The Ohio Supreme Court ordered a grassroots initiative in Youngstown that seeks to amend the city's charter to prohibit oil and gas industry activity back on the November ballot, reversing the local county board of elections’ decision not to certify the issue for a vote.
The Mahoning County Board of Elections had voted unanimously in August not to certify the organizer's petition, citing an Ohio Supreme Court ruling in February that found municipalities can’t prohibit oil and gas development in a way that conflicts with the state's regulatory authority (see Shale Daily, Aug. 27;Feb. 17). FrackFree Mahoning Valley, which circulated the petition to amend the city's charter, has also tried four times before to pass the measure, but voters rejected the proposal.
Youngstown City Council, at the city law director's recommendation, had voted to advance the petition to the county board of elections for certification. When the board voted not to certify it, the city filed a lawsuit against the decision claiming that the legality of the charter amendment could be challenged in court if it was passed (see Shale Daily, Aug. 31) In a unanimous decision, the state Supreme Court ruled that the board of elections does not have the authority to keep a certifiable, citizen-sponsored initiative off the ballot. Organizers needed to secure 1,270 signatures for the petition to be certified for the ballot; they received 1,534 valid signatures.

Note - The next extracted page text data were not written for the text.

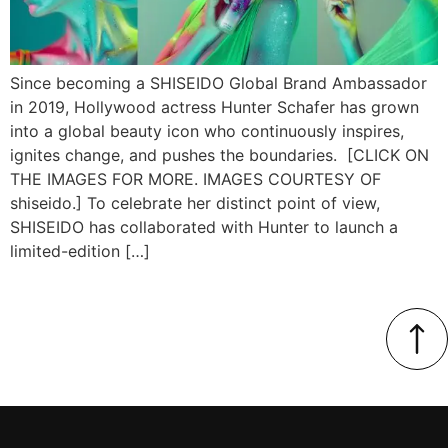
Since becoming a SHISEIDO Global Brand Ambassador
in 2019, Hollywood actress Hunter Schafer has grown
into a global beauty icon who continuously inspires,
ignites change, and pushes the boundaries. [CLICK ON
THE IMAGES FOR MORE. IMAGES COURTESY OF
shiseido.] To celebrate her distinct point of view,
SHISEIDO has collaborated with Hunter to launch a
limited-edition […]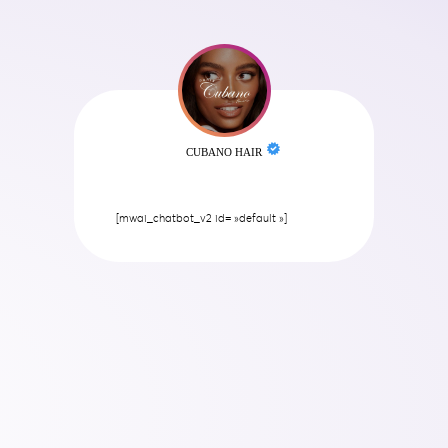
CUBANO HAIR
[mwai_chatbot_v2 id= »default »]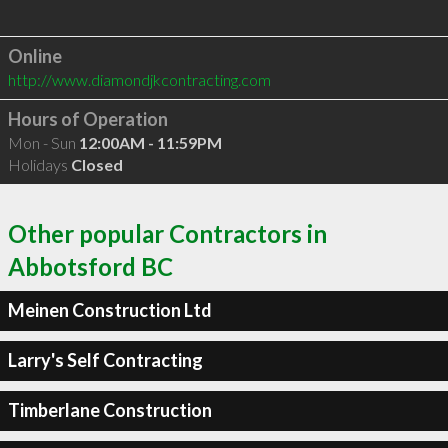
Online
http://www.diamondjkcontracting.com
Hours of Operation
Mon - Sun
12:00AM - 11:59PM
Holidays
Closed
Other popular Contractors in
Abbotsford BC
Meinen Construction Ltd
Larry's Self Contracting
Timberlane Construction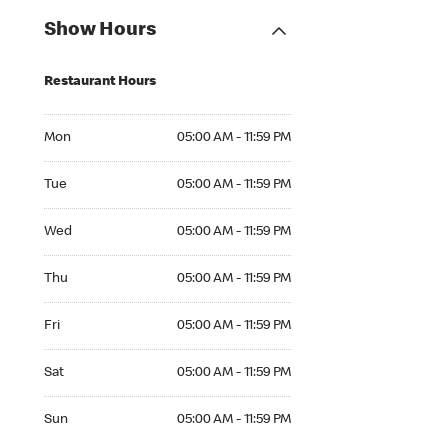
Show Hours
Restaurant Hours
Mon 05:00 AM to 11:59 PM
Mon
05:00 AM - 11:59 PM
Tue 05:00 AM to 11:59 PM
Tue
05:00 AM - 11:59 PM
Wed 05:00 AM to 11:59 PM
Wed
05:00 AM - 11:59 PM
Thu 05:00 AM to 11:59 PM
Thu
05:00 AM - 11:59 PM
Fri 05:00 AM to 11:59 PM
Fri
05:00 AM - 11:59 PM
Sat 05:00 AM to 11:59 PM
Sat
05:00 AM - 11:59 PM
Sun 05:00 AM to 11:59 PM
Sun
05:00 AM - 11:59 PM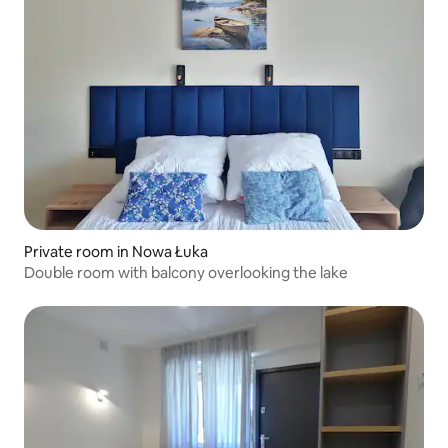
Private room in Nowa Łuka
Double room with balcony overlooking the lake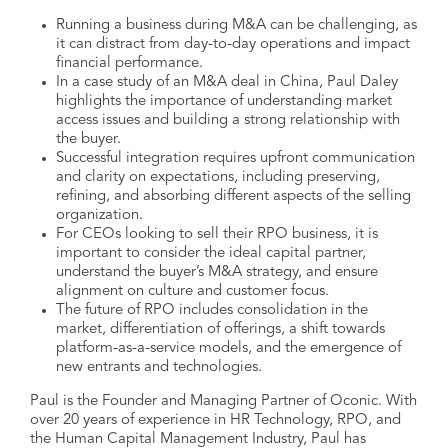
Running a business during M&A can be challenging, as
it can distract from day-to-day operations and impact
financial performance.
In a case study of an M&A deal in China, Paul Daley
highlights the importance of understanding market
access issues and building a strong relationship with
the buyer.
Successful integration requires upfront communication
and clarity on expectations, including preserving,
refining, and absorbing different aspects of the selling
organization.
For CEOs looking to sell their RPO business, it is
important to consider the ideal capital partner,
understand the buyer’s M&A strategy, and ensure
alignment on culture and customer focus.
The future of RPO includes consolidation in the
market, differentiation of offerings, a shift towards
platform-as-a-service models, and the emergence of
new entrants and technologies.
Paul is the Founder and Managing Partner of Oconic. With
over 20 years of experience in HR Technology, RPO, and
the Human Capital Management Industry, Paul has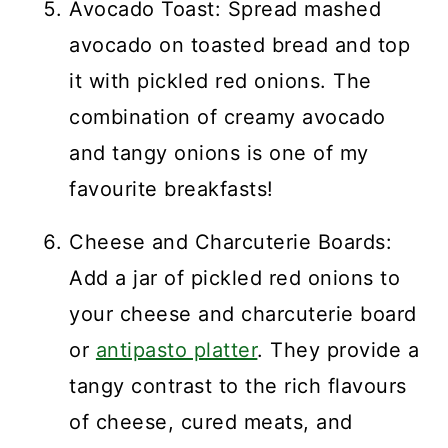
Avocado Toast: Spread mashed
avocado on toasted bread and top
it with pickled red onions. The
combination of creamy avocado
and tangy onions is one of my
favourite breakfasts!
Cheese and Charcuterie Boards:
Add a jar of pickled red onions to
your cheese and charcuterie board
or
antipasto platter
. They provide a
tangy contrast to the rich flavours
of cheese, cured meats, and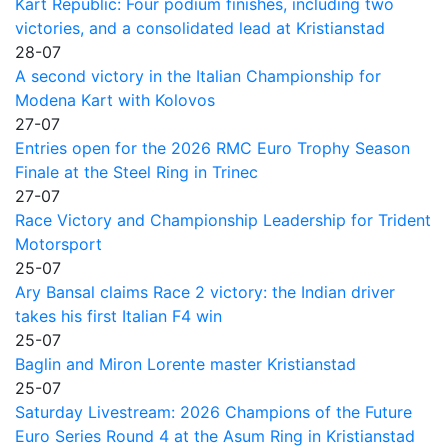
Kart Republic: Four podium finishes, including two
victories, and a consolidated lead at Kristianstad
28-07
A second victory in the Italian Championship for
Modena Kart with Kolovos
27-07
Entries open for the 2026 RMC Euro Trophy Season
Finale at the Steel Ring in Trinec
27-07
Race Victory and Championship Leadership for Trident
Motorsport
25-07
Ary Bansal claims Race 2 victory: the Indian driver
takes his first Italian F4 win
25-07
Baglin and Miron Lorente master Kristianstad
25-07
Saturday Livestream: 2026 Champions of the Future
Euro Series Round 4 at the Asum Ring in Kristianstad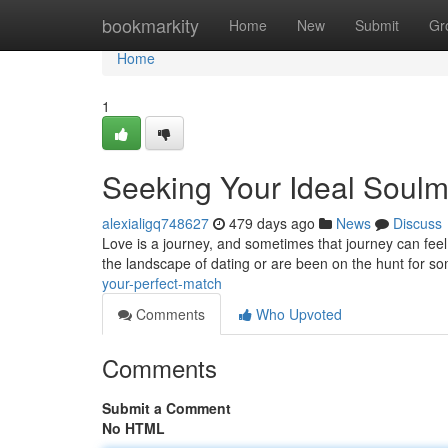
Home
bookmarkity
Home
New
Submit
Gr
Home
1
Seeking Your Ideal Soulm
alexialigq748627
479 days ago
News
Discuss
Love is a journey, and sometimes that journey can feel 
the landscape of dating or are been on the hunt for s
your-perfect-match
Comments
Who Upvoted
Comments
Submit a Comment
No HTML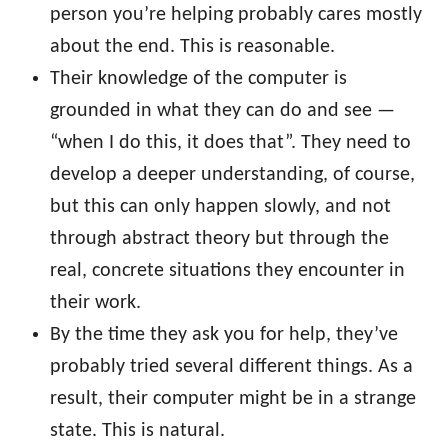
person you’re helping probably cares mostly
about the end. This is reasonable.
Their knowledge of the computer is
grounded in what they can do and see —
“when I do this, it does that”. They need to
develop a deeper understanding, of course,
but this can only happen slowly, and not
through abstract theory but through the
real, concrete situations they encounter in
their work.
By the time they ask you for help, they’ve
probably tried several different things. As a
result, their computer might be in a strange
state. This is natural.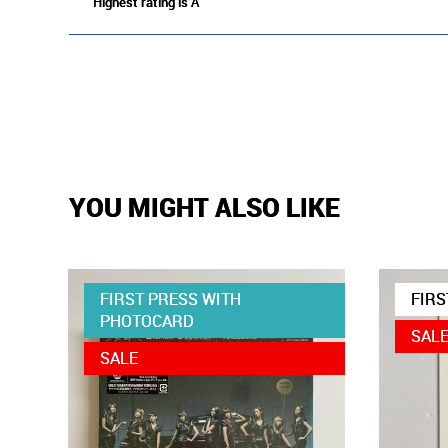
Highest rating is A
YOU MIGHT ALSO LIKE
FIRST PRESS WITH
FIRS
PHOTOCARD
SAL
SALE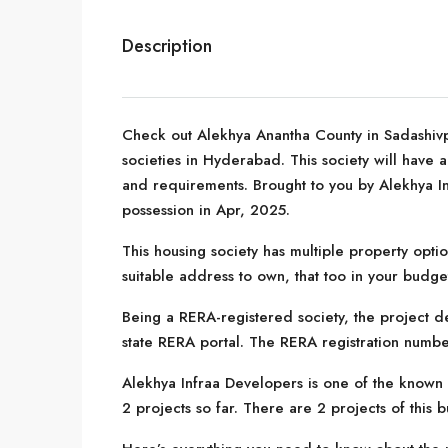
Description
Check out Alekhya Anantha County in Sadashivp
societies in Hyderabad. This society will have a
and requirements. Brought to you by Alekhya I
possession in Apr, 2025.
This housing society has multiple property optio
suitable address to own, that too in your budge
Being a RERA-registered society, the project de
state RERA portal. The RERA registration numbe
Alekhya Infraa Developers is one of the known
2 projects so far. There are 2 projects of this 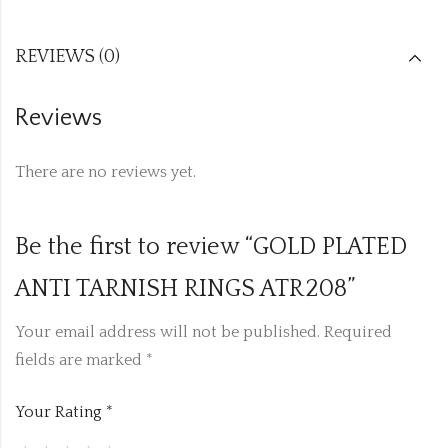
REVIEWS (0)
Reviews
There are no reviews yet.
Be the first to review “GOLD PLATED
ANTI TARNISH RINGS ATR208”
Your email address will not be published.
Required
fields are marked
*
Your Rating
*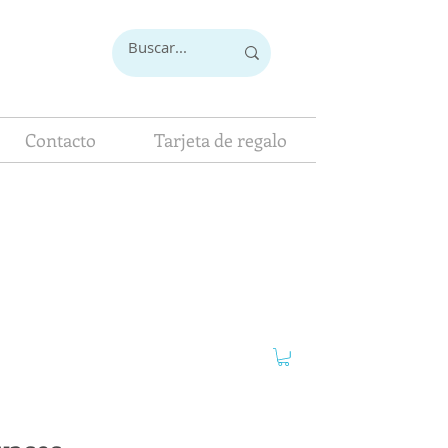
Contacto
Tarjeta de regalo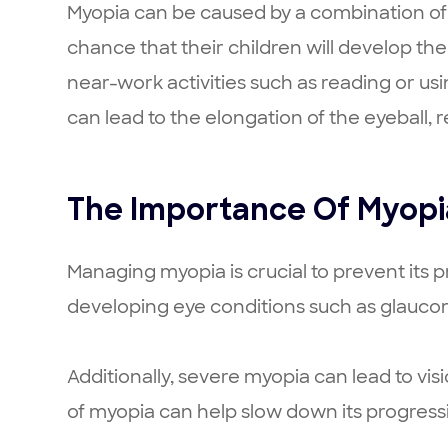
Myopia can be caused by a combination of 
chance that their children will develop the
near-work activities such as reading or us
can lead to the elongation of the eyeball, re
The Importance Of Myop
Managing myopia is crucial to prevent its 
developing eye conditions such as glaucom
Additionally, severe myopia can lead to vis
of myopia can help slow down its progress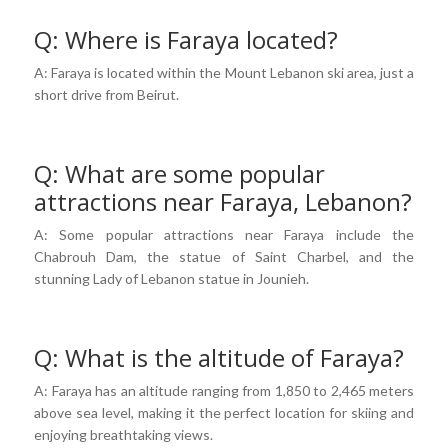
Q: Where is Faraya located?
A: Faraya is located within the Mount Lebanon ski area, just a
short drive from Beirut.
Q: What are some popular
attractions near Faraya, Lebanon?
A: Some popular attractions near Faraya include the
Chabrouh Dam, the statue of Saint Charbel, and the
stunning Lady of Lebanon statue in Jounieh.
Q: What is the altitude of Faraya?
A: Faraya has an altitude ranging from 1,850 to 2,465 meters
above sea level, making it the perfect location for skiing and
enjoying breathtaking views.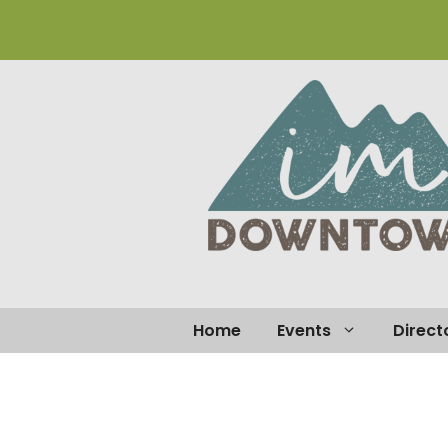
Home
Events
Direct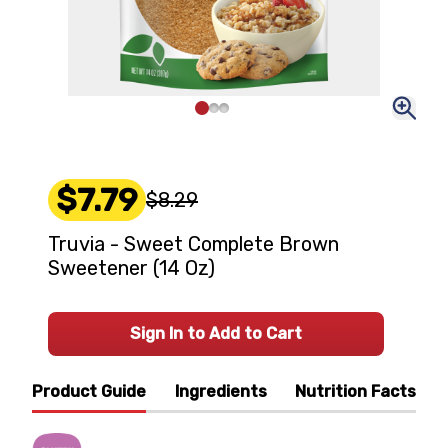
$7.79
$8.29
Truvia - Sweet Complete Brown
Sweetener (14 Oz)
Sign In to Add to Cart
Product Guide
Ingredients
Nutrition Facts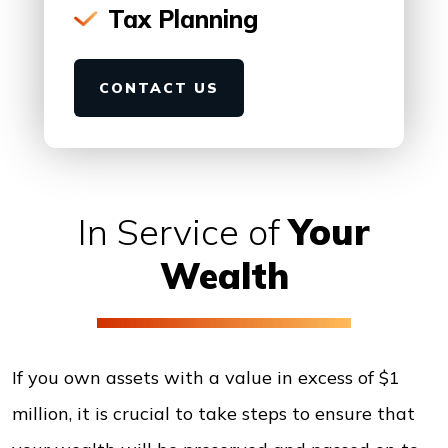
Tax Planning
CONTACT US
In Service of
Your
Wealth
If you own assets with a value in excess of $1
million, it is crucial to take steps to ensure that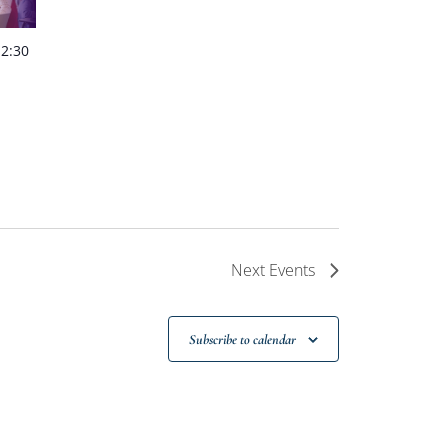
-
2:30
Next
Events
Subscribe to calendar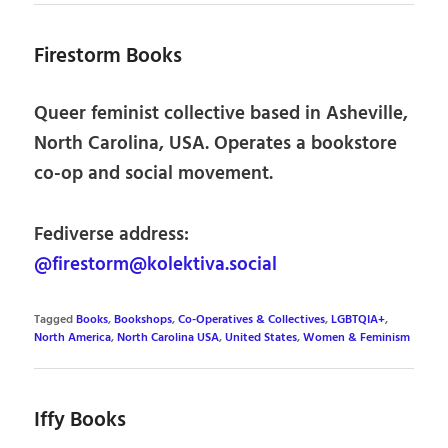
Firestorm Books
Queer feminist collective based in Asheville,
North Carolina, USA. Operates a bookstore
co-op and social movement.
Fediverse address:
@firestorm@kolektiva.social
Tagged
Books
,
Bookshops
,
Co-Operatives & Collectives
,
LGBTQIA+
,
North America
,
North Carolina USA
,
United States
,
Women & Feminism
Iffy Books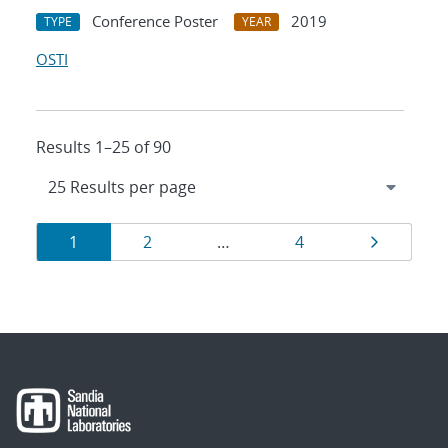
Conference Poster
2019
TYPE
YEAR
OSTI
Results 1–25 of 90
Results
Page
Page
Page
Page
1
2
…
4
navigation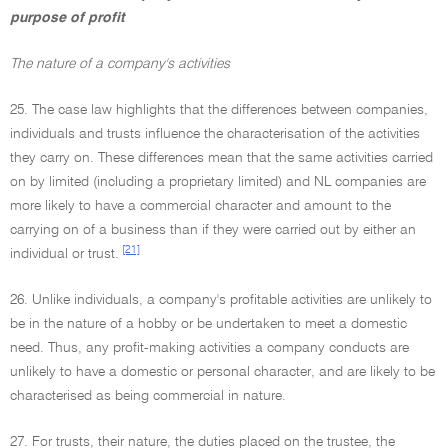
purpose of profit
The nature of a company's activities
25. The case law highlights that the differences between companies,
individuals and trusts influence the characterisation of the activities
they carry on. These differences mean that the same activities carried
on by limited (including a proprietary limited) and NL companies are
more likely to have a commercial character and amount to the
carrying on of a business than if they were carried out by either an
[21]
individual or trust.
26. Unlike individuals, a company's profitable activities are unlikely to
be in the nature of a hobby or be undertaken to meet a domestic
need. Thus, any profit-making activities a company conducts are
unlikely to have a domestic or personal character, and are likely to be
characterised as being commercial in nature.
27. For trusts, their nature, the duties placed on the trustee, the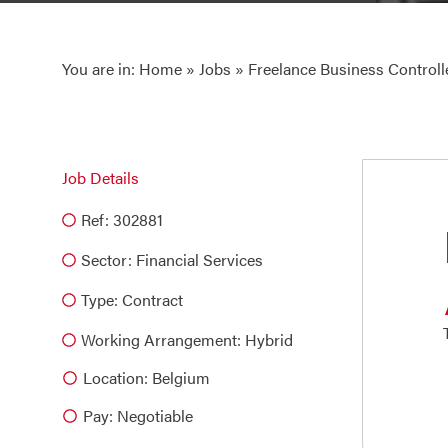
You are in:
Home
»
Jobs
» Freelance Business Controll
Job Details
Ref: 302881
Sector:
Financial Services
Type:
Contract
Working Arrangement: Hybrid
Location: Belgium
Pay: Negotiable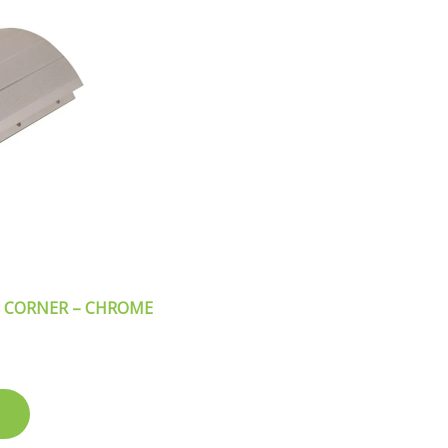
 CORNER – CHROME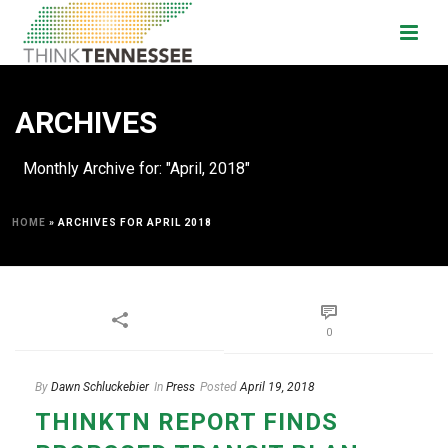
ARCHIVES
Monthly Archive for: "April, 2018"
HOME
»
ARCHIVES FOR APRIL 2018
0
By
Dawn Schluckebier
In
Press
Posted
April 19, 2018
THINKTN REPORT FINDS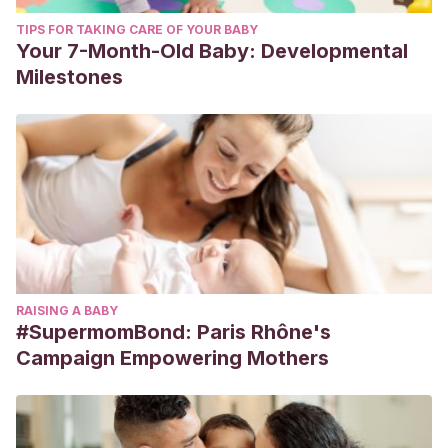
TIPS FOR TAKING CARE OF YOUR BABY
Your 7-Month-Old Baby: Developmental
Milestones
RAISING A BABY
#SupermomBond: Paris Rhône's
Campaign Empowering Mothers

The board of elections, the high court said, does "not have authority to sit as arbiters of the legality or constitutionality of a ballot measure's substantive terms," adding that "the board exceeded its statutory authority and therefore abused its discretion."
The Supreme Court's decision came just a day after it ruled to uphold Ohio Secretary of State Jon Husted's decision to invalidate similar petitions in three counties that sought to ban oil and gas development, keeping those issues off November ballots. The Supreme Court, however, said it upheld Husted's decision because the organizers failed to properly propose establishing county charters to ban development by excluding the necessary language (see Shale Daily, Sept. 17).
In that case, the high court said Husted does not have the authority to invalidate such petitions, meaning they'll likely be circulated again next year after the organizer's fix the language of their proposals.